## TEXT BLOCK
..............................
If you previously owned the Mighty Mouse and are now using the Magic Mouse, can you please give me any thoughts on if you think the purchase is worth it and if I will eventually get used to the less-ergonomic design?
I used one at an Apple Store. It was more comfortable to use than I initially thought. I found scrolling to be very intuitive and easy to do along with the right click. What was uncomfortable was the two finger swiping to page website forward and backwards. Not comfortable at all and pretty awkward.
I can see where this mouse will be very scratch prone (much like the first gen Nano) and a dirt magnet. It is very nice looking though and feels very solid. Not sure if I will purchase one (I really like the trackpad on my 13" MBP), but I am considering it.
Went to the apple store today in Soho and tried it out. I liked the swiping, and it looked gorgeous, but I still prefer my Logitech. Doesn't quite feel as nice in the hand, and the touch screen motions are somewhat awkward (although I imagine it gets easy to use after a while). I love my touchpad on my macbook unibody but there is definitely a different learning curve here.
Recommend a wait-and-see approach, and surely spend a little while with it. That said, $70 is a fair price.
I really love the design. It's sleek and small, perfect for what I'd need. My only complaint is that it doesn't support Expose or Spaces, as the Mighty Mouse did with the Scrollball click and the 2 side buttons. I think Apple needs to add in a 3 or 4 finger click for Expose or Spaces.
It's white with a pretty thick, curved piece of glass (plastic?) on top of the white sheet.
I love it and given that Logitech's LCC (Control Center) has some nasty bugs, I am really happy to ditch my M555b mouse in favor of this. I tried Steer Mouse and other solutions, but for me, Apple mice just move better in an Apple environment.
I've had mine for a few days now and so far I'm pretty happy with it. I'm so happy to be rid of the scroll ball! I had the side buttons turned off, so losing them isn't a problem for me. I tried several Logitech mice which were nice, but I had lots of problems with their driver software. I'm hoping that some other gestures are supported over time (mostly pinch), but so far, so good.
..............................
## STORED RECORDS
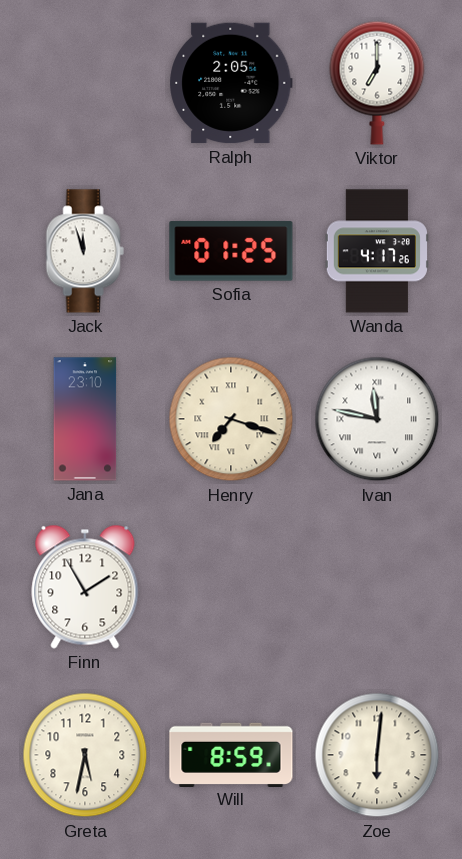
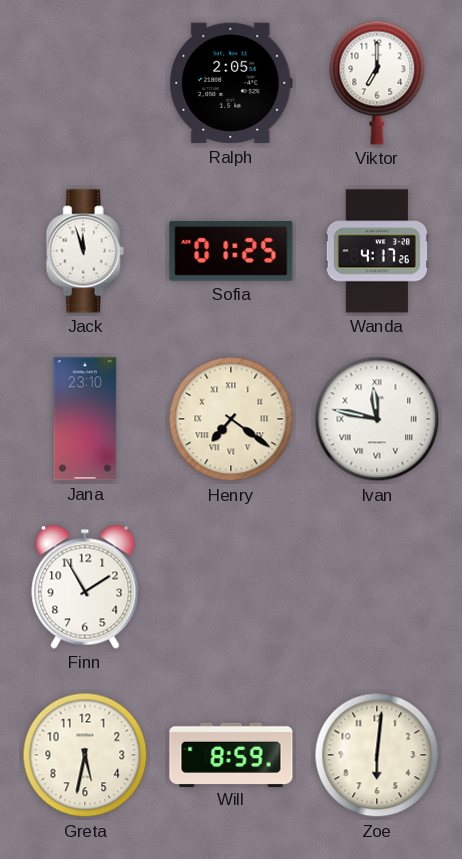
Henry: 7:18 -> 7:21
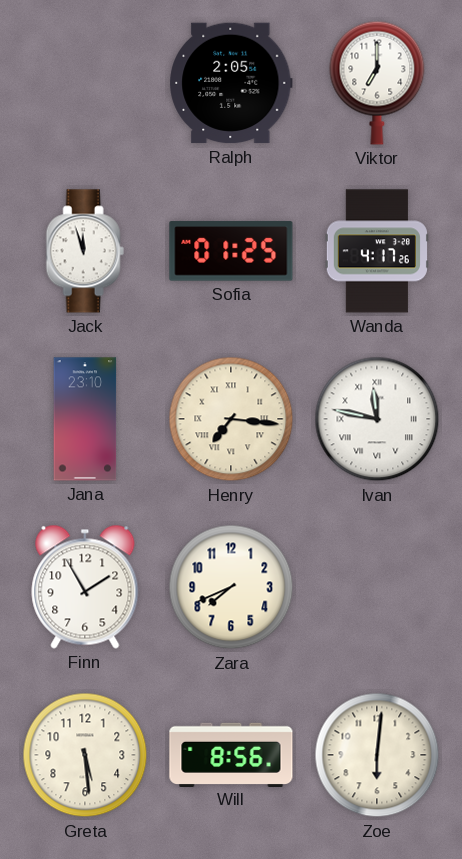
..............................
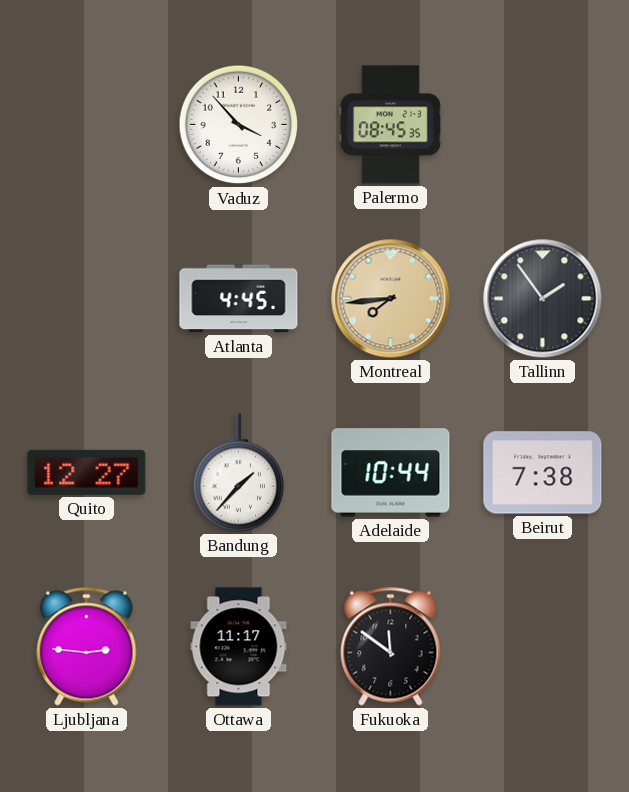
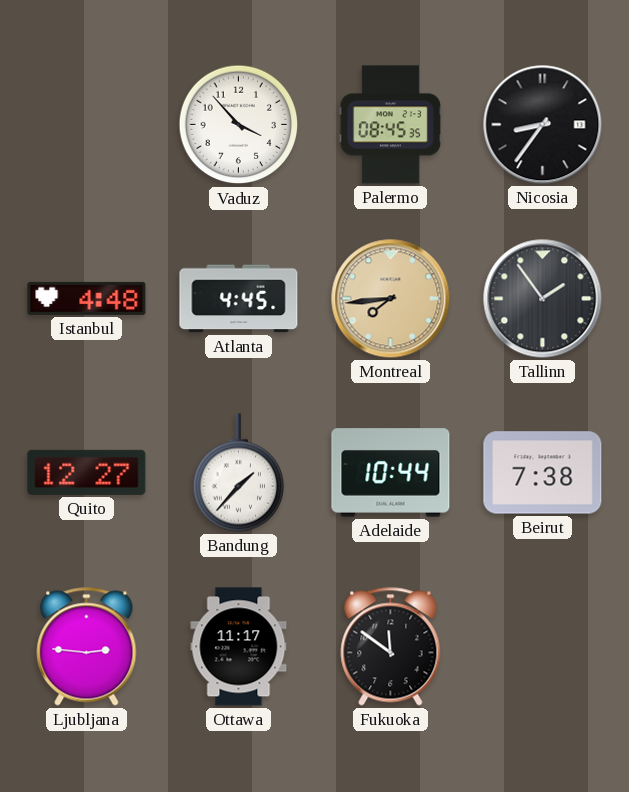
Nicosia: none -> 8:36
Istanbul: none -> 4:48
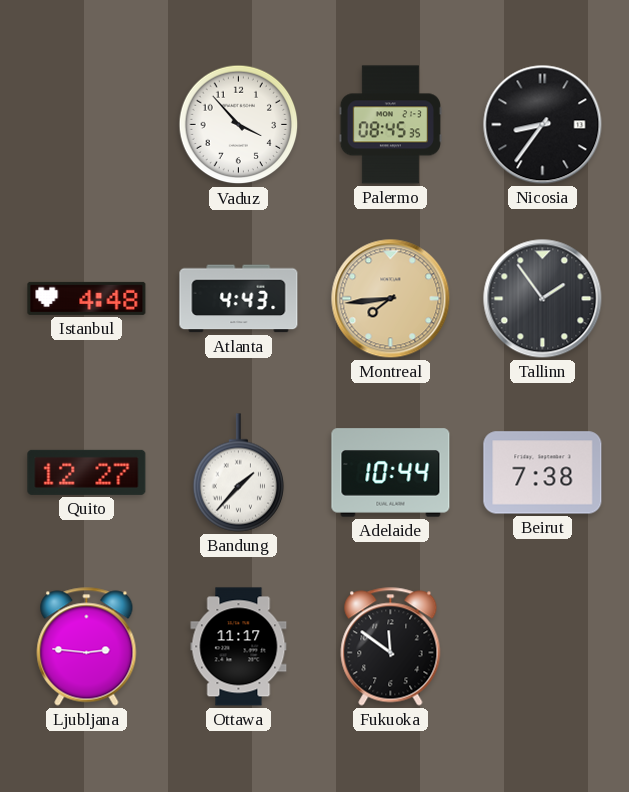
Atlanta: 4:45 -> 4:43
..............................
## SET TASKS
1) From the Magic Mouse discussion, list every Apple device that is named and is not a mouse.
2) Transcribe the Magic Mouse discussion between "If you previously" and "am considering it.", inclusive.

## ANSWERS
1)
- first gen Nano
- 13" MBP
- macbook unibody

2)
If you previously owned the Mighty Mouse and are now using the Magic Mouse, can you please give me any thoughts on if you think the purchase is worth it and if I will eventually get used to the less-ergonomic design?
I used one at an Apple Store. It was more comfortable to use than I initially thought. I found scrolling to be very intuitive and easy to do along with the right click. What was uncomfortable was the two finger swiping to page website forward and backwards. Not comfortable at all and pretty awkward.
I can see where this mouse will be very scratch prone (much like the first gen Nano) and a dirt magnet. It is very nice looking though and feels very solid. Not sure if I will purchase one (I really like the trackpad on my 13" MBP), but I am considering it.